• Instructions to follow: Report, as a bare number, how many lines of the entries below contain "level".
****
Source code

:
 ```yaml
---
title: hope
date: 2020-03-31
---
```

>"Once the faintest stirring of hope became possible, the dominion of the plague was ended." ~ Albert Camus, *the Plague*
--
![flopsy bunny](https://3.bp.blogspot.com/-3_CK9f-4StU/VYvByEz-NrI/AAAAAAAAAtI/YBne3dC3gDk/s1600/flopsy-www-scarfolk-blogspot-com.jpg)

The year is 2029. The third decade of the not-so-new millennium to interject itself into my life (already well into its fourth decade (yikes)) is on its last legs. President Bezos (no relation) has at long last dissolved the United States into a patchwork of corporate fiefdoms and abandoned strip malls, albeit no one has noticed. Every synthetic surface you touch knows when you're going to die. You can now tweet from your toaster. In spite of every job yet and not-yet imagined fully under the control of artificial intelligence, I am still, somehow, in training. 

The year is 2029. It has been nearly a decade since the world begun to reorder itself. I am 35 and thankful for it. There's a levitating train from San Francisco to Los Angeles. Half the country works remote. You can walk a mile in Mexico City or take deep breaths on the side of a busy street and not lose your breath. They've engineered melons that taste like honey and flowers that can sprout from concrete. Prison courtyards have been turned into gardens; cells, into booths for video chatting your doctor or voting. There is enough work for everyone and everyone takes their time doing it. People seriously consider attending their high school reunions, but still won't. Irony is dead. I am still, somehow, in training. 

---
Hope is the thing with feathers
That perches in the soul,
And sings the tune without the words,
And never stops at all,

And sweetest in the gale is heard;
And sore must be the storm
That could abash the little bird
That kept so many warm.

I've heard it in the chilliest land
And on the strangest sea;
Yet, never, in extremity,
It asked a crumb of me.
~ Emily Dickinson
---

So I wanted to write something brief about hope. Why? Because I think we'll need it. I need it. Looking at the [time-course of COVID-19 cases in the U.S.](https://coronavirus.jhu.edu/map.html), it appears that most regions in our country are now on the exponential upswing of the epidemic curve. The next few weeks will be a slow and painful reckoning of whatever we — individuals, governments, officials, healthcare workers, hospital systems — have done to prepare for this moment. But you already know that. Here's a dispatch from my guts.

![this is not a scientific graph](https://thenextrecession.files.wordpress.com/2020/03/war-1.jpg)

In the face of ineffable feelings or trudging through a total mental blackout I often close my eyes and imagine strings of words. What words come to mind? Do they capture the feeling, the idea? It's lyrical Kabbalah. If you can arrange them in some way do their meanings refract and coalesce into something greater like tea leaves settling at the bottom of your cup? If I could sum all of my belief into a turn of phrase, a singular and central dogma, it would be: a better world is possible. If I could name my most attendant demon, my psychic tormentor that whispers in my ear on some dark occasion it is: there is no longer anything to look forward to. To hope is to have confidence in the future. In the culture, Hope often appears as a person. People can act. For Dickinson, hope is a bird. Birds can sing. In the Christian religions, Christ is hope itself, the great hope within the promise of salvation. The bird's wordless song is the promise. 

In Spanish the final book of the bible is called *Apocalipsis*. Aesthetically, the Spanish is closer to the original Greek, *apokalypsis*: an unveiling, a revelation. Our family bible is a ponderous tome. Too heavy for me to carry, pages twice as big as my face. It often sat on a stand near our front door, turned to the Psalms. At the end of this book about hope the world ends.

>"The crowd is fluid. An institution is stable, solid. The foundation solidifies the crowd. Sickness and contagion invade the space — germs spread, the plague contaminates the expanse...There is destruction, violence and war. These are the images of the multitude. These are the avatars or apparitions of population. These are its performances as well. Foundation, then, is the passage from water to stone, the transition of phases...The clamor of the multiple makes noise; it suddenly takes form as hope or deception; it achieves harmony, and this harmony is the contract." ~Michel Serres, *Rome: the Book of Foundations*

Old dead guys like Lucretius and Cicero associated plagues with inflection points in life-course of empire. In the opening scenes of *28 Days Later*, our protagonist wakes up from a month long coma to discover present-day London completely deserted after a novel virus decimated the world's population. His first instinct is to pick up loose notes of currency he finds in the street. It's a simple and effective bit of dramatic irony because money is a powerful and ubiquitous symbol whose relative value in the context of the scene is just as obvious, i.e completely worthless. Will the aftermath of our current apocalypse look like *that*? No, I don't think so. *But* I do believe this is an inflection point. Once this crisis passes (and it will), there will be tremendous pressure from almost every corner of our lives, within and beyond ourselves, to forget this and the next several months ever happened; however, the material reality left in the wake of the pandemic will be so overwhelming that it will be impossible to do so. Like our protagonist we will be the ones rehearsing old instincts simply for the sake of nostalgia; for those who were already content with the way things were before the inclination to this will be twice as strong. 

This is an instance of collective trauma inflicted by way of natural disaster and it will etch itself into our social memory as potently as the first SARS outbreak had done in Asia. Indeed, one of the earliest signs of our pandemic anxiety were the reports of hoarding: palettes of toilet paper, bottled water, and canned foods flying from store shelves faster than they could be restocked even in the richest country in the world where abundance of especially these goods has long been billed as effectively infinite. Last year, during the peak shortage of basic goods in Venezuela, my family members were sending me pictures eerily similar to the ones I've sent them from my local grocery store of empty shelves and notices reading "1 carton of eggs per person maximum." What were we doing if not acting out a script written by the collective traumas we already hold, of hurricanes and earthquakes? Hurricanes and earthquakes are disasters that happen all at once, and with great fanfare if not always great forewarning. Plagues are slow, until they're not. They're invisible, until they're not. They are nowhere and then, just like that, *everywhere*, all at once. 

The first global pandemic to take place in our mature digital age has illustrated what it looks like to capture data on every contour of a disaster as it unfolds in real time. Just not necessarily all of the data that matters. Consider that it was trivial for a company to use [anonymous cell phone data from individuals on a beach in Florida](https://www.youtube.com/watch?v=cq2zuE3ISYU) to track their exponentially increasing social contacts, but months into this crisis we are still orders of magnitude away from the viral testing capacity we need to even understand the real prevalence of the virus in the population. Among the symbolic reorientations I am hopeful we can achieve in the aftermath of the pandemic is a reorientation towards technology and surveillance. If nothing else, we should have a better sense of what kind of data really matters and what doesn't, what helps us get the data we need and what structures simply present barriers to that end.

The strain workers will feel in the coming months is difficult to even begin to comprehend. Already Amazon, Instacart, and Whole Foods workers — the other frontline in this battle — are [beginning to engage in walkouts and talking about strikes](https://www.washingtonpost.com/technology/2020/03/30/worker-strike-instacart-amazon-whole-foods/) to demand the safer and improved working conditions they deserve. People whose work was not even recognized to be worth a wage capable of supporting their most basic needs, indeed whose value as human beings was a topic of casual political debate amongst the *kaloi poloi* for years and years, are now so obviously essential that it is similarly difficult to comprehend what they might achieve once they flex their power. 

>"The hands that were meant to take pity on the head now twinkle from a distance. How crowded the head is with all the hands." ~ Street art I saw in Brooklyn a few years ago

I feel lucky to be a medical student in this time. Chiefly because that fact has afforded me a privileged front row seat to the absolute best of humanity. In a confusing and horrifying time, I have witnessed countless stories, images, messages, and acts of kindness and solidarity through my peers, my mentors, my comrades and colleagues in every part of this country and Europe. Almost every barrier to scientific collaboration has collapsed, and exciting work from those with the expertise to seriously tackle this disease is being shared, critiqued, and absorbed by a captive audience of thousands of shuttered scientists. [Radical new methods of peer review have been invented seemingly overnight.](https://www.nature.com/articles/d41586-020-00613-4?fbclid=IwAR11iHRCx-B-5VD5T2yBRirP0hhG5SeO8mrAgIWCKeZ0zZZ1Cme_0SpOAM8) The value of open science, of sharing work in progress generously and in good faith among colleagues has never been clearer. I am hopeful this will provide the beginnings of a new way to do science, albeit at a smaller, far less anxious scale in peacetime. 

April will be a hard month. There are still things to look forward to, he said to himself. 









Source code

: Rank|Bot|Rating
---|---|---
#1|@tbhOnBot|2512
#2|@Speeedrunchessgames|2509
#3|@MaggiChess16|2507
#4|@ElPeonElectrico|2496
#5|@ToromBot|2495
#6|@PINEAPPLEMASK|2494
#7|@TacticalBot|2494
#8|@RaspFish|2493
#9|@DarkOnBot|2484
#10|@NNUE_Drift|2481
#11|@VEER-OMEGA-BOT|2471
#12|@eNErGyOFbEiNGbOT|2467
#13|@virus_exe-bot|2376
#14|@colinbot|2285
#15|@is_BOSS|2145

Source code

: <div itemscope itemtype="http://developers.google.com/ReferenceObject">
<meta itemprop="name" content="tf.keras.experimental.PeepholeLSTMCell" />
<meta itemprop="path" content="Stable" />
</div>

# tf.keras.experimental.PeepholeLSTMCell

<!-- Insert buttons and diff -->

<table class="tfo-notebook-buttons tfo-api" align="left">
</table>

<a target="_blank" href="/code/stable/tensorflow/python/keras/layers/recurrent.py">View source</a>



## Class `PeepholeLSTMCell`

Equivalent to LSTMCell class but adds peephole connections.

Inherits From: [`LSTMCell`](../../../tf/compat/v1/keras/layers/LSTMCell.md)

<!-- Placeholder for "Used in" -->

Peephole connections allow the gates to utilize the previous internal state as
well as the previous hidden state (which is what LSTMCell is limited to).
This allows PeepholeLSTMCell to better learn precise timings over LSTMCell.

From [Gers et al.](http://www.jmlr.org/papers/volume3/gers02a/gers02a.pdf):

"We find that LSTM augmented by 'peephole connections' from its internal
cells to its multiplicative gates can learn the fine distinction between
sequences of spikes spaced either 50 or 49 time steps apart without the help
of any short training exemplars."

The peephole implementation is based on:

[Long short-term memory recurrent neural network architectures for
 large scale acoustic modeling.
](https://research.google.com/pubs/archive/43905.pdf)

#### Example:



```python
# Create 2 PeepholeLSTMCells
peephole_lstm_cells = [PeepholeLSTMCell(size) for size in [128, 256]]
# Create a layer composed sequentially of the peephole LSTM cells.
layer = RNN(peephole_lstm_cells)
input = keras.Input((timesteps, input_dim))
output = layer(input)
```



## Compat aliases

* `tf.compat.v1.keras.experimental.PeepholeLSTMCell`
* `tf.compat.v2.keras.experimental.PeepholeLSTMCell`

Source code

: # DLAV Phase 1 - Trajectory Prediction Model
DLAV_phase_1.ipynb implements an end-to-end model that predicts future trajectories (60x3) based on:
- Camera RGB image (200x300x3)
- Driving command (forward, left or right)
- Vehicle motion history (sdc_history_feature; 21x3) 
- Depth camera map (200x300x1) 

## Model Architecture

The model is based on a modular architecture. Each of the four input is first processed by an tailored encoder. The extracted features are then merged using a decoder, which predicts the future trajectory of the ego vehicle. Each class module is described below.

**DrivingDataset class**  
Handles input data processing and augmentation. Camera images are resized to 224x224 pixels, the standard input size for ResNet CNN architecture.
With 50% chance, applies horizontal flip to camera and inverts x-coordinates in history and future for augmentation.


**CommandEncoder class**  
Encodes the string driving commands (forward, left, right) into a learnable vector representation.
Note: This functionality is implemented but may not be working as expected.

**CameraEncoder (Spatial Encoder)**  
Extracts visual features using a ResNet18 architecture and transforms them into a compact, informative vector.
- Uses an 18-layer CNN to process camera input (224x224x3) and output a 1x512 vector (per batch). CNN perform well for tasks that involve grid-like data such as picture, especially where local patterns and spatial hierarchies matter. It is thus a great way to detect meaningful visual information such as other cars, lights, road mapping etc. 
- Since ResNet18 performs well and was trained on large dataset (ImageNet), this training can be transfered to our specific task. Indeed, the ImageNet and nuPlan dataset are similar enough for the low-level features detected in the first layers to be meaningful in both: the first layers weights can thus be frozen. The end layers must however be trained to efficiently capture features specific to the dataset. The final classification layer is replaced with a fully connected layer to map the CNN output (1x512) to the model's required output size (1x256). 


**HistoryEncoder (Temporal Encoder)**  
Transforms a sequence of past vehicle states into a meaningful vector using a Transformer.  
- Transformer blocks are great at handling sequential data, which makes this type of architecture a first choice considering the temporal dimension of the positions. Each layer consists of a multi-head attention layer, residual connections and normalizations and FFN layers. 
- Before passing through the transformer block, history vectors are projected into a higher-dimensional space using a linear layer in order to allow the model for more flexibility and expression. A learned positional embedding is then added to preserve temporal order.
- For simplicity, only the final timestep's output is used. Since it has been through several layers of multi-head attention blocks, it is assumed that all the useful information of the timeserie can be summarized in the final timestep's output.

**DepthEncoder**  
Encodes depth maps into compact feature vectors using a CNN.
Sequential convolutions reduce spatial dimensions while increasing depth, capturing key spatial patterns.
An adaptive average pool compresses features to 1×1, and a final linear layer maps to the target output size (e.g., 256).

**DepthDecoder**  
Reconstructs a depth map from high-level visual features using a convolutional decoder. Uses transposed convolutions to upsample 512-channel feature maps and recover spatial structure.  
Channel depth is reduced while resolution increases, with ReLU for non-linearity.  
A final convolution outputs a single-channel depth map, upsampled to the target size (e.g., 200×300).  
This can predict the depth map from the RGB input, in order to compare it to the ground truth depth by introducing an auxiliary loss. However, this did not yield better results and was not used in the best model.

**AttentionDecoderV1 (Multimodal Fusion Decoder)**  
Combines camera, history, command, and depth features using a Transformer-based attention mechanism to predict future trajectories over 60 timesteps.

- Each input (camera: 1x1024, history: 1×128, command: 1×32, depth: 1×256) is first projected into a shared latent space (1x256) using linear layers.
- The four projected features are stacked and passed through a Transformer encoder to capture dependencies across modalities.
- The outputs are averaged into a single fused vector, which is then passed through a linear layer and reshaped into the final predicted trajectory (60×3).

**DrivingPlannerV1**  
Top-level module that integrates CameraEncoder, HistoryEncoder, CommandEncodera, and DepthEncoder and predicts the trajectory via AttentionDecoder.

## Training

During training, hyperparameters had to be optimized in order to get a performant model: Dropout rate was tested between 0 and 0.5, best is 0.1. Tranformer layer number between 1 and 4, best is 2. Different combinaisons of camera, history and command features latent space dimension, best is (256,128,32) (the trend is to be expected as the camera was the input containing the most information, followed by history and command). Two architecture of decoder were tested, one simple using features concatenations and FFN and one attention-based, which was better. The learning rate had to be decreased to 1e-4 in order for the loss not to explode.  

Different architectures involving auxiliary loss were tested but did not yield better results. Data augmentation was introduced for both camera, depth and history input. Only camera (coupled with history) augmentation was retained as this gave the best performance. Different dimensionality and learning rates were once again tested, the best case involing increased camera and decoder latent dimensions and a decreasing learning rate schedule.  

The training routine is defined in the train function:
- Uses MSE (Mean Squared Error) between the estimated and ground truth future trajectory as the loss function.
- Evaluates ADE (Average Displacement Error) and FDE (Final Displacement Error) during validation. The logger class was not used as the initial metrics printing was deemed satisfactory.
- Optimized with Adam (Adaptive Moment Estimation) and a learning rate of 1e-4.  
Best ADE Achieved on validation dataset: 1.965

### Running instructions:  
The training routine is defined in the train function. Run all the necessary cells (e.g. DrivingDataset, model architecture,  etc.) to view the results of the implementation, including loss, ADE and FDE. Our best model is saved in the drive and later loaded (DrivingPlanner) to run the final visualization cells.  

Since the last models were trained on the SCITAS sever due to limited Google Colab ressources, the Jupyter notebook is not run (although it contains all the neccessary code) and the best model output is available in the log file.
****
• Answer section: 3